**Check your understanding:**
• 1. Print the passage of the text on bicycle disc brakes below, starting at "1. Introduction" and ending at "a laboratory environment.".
• 2. Translate this sentence from the text on bicycle disc brakes below into Spanish: "A transient model of component heating is useful to understand the thermal dynamics and component temperatures."
• 3. Go on with the text on bicycle disc brakes below, writing what comes after its last sentence.

**Text section:**
----------------

Thermal/Mechanical Measurement and Modeling of Bicycle Disc Brakes ^†

Abstract

Brake induced heating has become more difficult to control as bicycle component mass has been reduced. High-power braking with insufficient cooling or thermal capacitance can create excessive temperatures, boiling brake fluid, performance degradation, and damage. To better understand component heating, a disc braking dynamometer has been constructed with a motor driven disc, hydraulic braking, and a miniature wind tunnel. Disc temperatures are studied for various braking scenarios using infrared techniques and thermocouples. A transient, numerical, MATLAB, lumped parameter thermal/mechanical model is created to predict the impact of key design parameters on braking performance and to understand the heat loss mechanisms from the brake system components. Computational fluid dynamics (CFD) simulations are used to estimate the disc surface convective cooling coefficients for the model. The final model provides transient temperature predictions based on bicycle velocity and braking power, and successfully matches dynamometer experimental data.

1. Introduction

Improving the performance of bicycle braking and safety requires an understanding of the relationships between braking power and thermal dynamics, including the heating of components and braking power dissipation to the surrounding freestream. A transient model of component heating is useful to understand the thermal dynamics and component temperatures. The automotive industry has long ago accepted the benefits of brake thermal modeling and testing [1], and there have been recent efforts to test bicycle brakes on a test bench [2], and to measure brake power during outdoor trials [3]. The focus in this work is to develop a bicycle disc brake thermal model and to provide experimental validation of its predictive capability in a laboratory environment.

----------------

**Entries provided:**
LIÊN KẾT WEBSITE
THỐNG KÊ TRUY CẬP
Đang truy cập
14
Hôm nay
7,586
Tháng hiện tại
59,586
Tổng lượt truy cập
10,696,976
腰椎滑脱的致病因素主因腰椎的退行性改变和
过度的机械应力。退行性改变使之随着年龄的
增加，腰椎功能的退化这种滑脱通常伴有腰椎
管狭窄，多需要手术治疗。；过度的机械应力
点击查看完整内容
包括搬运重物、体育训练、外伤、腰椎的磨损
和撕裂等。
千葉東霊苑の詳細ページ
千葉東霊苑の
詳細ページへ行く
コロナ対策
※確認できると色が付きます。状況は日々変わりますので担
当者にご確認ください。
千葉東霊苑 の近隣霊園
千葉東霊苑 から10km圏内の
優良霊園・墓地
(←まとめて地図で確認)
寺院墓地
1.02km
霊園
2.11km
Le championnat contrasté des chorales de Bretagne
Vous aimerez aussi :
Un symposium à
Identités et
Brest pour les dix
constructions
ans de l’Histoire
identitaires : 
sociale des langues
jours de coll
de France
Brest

----------------

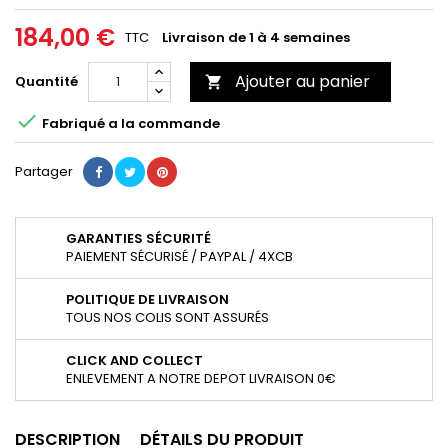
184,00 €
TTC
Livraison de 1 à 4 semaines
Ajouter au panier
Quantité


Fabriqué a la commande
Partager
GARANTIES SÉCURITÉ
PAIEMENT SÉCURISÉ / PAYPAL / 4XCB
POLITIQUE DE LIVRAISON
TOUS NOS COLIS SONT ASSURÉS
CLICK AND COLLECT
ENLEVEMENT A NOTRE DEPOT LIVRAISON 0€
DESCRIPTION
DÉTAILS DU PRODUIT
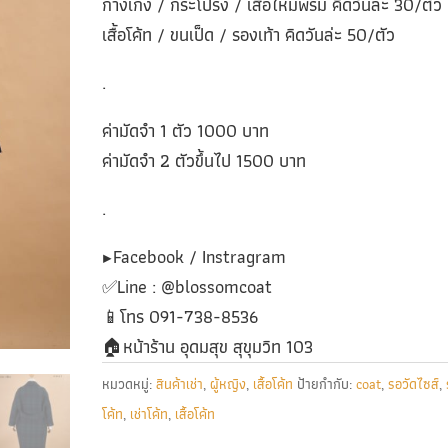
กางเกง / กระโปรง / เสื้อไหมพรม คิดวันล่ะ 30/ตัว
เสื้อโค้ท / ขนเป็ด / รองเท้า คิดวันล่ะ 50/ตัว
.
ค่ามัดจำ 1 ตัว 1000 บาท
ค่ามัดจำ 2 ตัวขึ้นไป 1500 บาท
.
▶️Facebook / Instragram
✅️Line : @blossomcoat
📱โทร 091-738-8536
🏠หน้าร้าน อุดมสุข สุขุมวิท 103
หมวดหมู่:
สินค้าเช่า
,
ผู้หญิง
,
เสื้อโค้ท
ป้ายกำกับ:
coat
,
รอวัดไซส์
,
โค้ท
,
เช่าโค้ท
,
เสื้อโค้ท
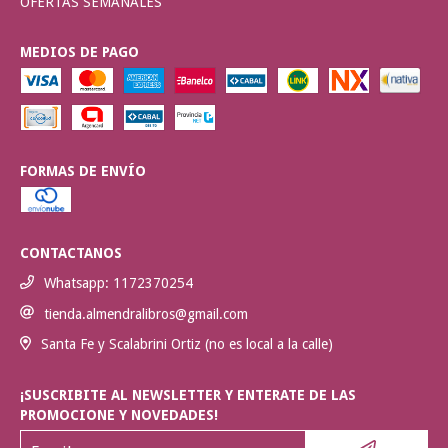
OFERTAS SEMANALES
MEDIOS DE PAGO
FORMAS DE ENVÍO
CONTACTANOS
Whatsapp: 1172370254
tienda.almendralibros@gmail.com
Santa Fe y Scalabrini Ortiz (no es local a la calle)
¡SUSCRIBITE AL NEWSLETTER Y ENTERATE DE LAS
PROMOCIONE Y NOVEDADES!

----------------

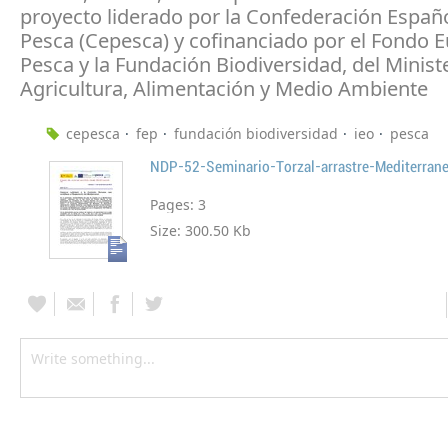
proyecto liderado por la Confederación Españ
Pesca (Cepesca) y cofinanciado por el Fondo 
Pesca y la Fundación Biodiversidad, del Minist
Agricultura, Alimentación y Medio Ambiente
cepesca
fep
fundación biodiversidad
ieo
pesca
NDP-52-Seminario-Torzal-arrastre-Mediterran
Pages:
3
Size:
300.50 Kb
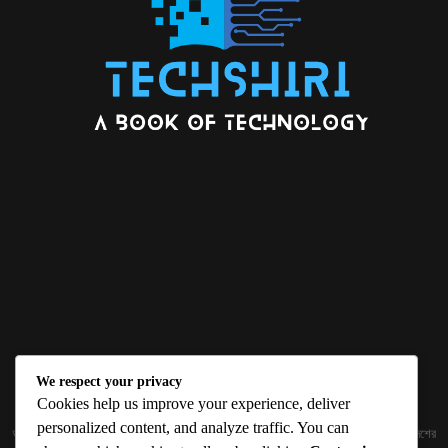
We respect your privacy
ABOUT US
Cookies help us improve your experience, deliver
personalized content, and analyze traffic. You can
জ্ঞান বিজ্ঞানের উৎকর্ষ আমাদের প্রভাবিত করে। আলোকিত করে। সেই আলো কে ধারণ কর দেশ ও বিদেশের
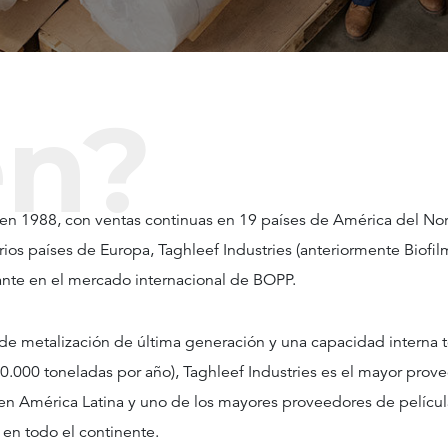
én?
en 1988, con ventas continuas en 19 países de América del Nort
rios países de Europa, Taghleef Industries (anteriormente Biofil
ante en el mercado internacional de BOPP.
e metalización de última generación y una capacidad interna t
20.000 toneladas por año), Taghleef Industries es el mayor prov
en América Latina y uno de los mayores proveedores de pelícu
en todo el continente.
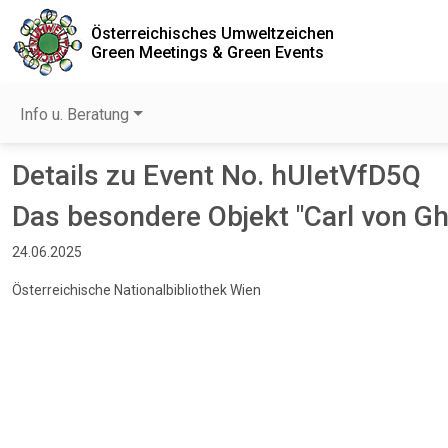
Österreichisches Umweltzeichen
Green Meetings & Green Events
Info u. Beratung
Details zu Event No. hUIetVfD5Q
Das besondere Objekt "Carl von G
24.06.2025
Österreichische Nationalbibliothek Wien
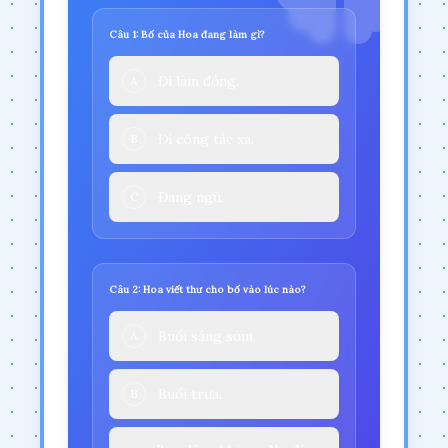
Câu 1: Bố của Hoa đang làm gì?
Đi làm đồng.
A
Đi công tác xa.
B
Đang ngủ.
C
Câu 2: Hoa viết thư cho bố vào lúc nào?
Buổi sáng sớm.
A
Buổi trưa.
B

----------------

**Numbered responses:**
• 1.
1. Introduction

Improving the performance of bicycle braking and safety requires an understanding of the relationships between braking power and thermal dynamics, including the heating of components and braking power dissipation to the surrounding freestream. A transient model of component heating is useful to understand the thermal dynamics and component temperatures. The automotive industry has long ago accepted the benefits of brake thermal modeling and testing [1], and there have been recent efforts to test bicycle brakes on a test bench [2], and to measure brake power during outdoor trials [3]. The focus in this work is to develop a bicycle disc brake thermal model and to provide experimental validation of its predictive capability in a laboratory environment.

• 2. Un modelo transitorio del calentamiento de los componentes es útil para comprender la dinámica térmica y las temperaturas de los componentes.

• 3.
2. Materials and Methods

2.1. Experimental Dynamometer

The disc braking dynamometer shown in Figure 1 has been constructed with a geared electrical motor which turns a bicycle disc through a torque sensor. A hydraulic brake caliper and pad assembly provides braking torque, and a miniature wind tunnel provides airflow over the disc and caliper assembly to represent bicycle speed V (m/s). The airflow’s convective cooling is crucial to properly approximate real bicycle riding and to realistically distribute the heat escape to various components. Rotational speed is measured via a 72-tooth slotted optical wheel speed sensor. The brake disc is made of 420 series stainless steel and measures 1.8 mm in thickness, with a 160 mm outer diameter and a 130 mm inner disc diameter for the braking surface. The disc has twelve radial spokes which connect the braking surface to the hub attachment area.

Disc temperatures are measured by a sliding surface-contact, type K thermocouple, an Omega OS100E series infrared (IR) optical non-contact thermometer and a Mikron MikroScan 7515 IR camera with 320 × 240 pixel resolution. The contact thermocouple and IR thermometer provided continuous data, whereas the IR camera was used intermittently, since one of the wind tunnel walls needed to be removed to provide optical access to the disc.

Multiple data sets were obtained at 200 Hz via a computer data acquisition system for various freestream air speeds and braking input levels. Heating and cooling tests were performed where constant hydraulic braking pressure was generated by hanging a 0.5 kg mass on the vertical brake lever during testing. The disc rotational speed was set to be consistent with a 680 mm diameter bicycle wheel, with its center travelling at the chosen wind tunnel air velocity. Both the wind tunnel velocity and the disc rotational speed were maintained constant during the tests. Once the disc heated up, the braking force was released, thus allowing the disc to cool down. The focus of this work is on the thermal performance, although the dynamometer has proven the ability to generate several modes of brake induced vibration [4], yet another concern for bicycle brakes.

2.2. Numerical Model

A MATLAB, transient, numerical model was formulated where the disc braking surface mass was modeled as a lumped thermal capacitance with a heat input from the braking power, heat losses due to convection, conduction into the caliper/pad assembly, and conduction into the spokes (then cooled by convection). The transient energy model for the lumped thermal mass is:

$$Q_{net}=m C\frac{\partial T}{\partial t}$$

(1)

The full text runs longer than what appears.